Describing their son in words typical to parents of kids with Down Syndrome, “He’s normally a happy, loving kid. We hadn’t expected him to go through a teenage rebellion period but, what the heck, he’s allowed. Then we realized that this is something different. Something darker. We’re worried about him.”

The 15 year old boy was just as his parents described. He didn’t seem troubled, he seemed burdened. He glanced over at me and it was as if he was looking at me from a long way off, not as if we were in a room together. But he was curious. He became present in his eyes. “How long you been in a wheelchair?”

Somehow, I knew my answer mattered. I didn’t want to lie, but I really didn’t want to tell the truth either. Right now I wanted to identify with the chair. “A long time now,” well three years is a long time. “What is it like?”

Truth. “I’m fine with it, others aren’t so good.”

“What do you mean?”

“Oh, you know, staring, laughing, a bit of bullying … that kind of stuff.”

“Huh,” a non-committal sound.
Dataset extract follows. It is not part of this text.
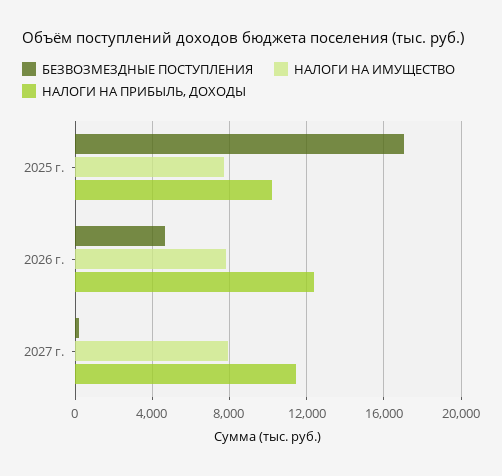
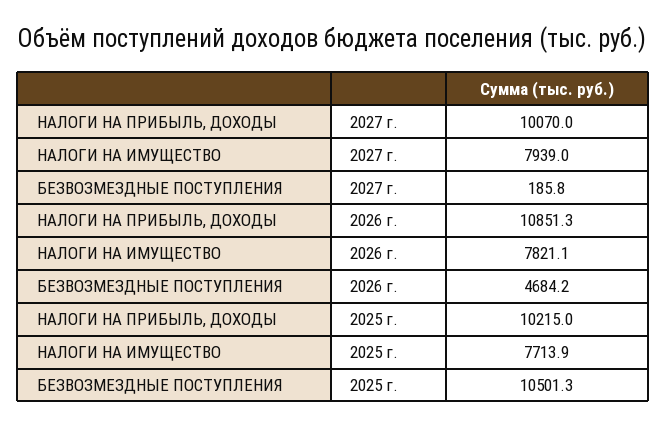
БЕЗВОЗМЕЗДНЫЕ ПОСТУПЛЕНИЯ, 2025 г.: 17000 -> 10501.3
НАЛОГИ НА ПРИБЫЛЬ, ДОХОДЫ, 2026 г.: 12500 -> 10851.3
НАЛОГИ НА ПРИБЫЛЬ, ДОХОДЫ, 2027 г.: 11500 -> 10070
I thought I’d hit the mark and his sound let me know I’d missed. Damn that was my best play.

“So how long you been ….”

“Down Syndrome? I was borne …”

“No, I know that,” I didn’t want him to think I was stupid, “how long you been upset like this?”

“Since the show,” he said and made a face like he slipped.

It took a little while but he gave in, I think primarily because he’d been upset for too long. He was tired of it all. He told me that he had been home watching television and he switched to a show that was about Down Syndrome. he said that they were talking about a ‘cure’ for Down Syndrome and he realized later that 'cure’ meant 'elimination’. That most parents choose to not have a child with Down Syndrome. That there was a future without Down Syndrome in it. He was devastated.

For weeks he’s worried about it. About his friends with Down Syndrome. About his parents, did they have the test? Would they have gotten rid of him if they had the chance? He was scared to ask them. Scared about what their answer might have been. After all this, told to me in tone of upset and defiance even, ended in tears. He was afraid that he had slipped by the tests, that he wasn’t really wanted. He now understood exactly where he stood in the world.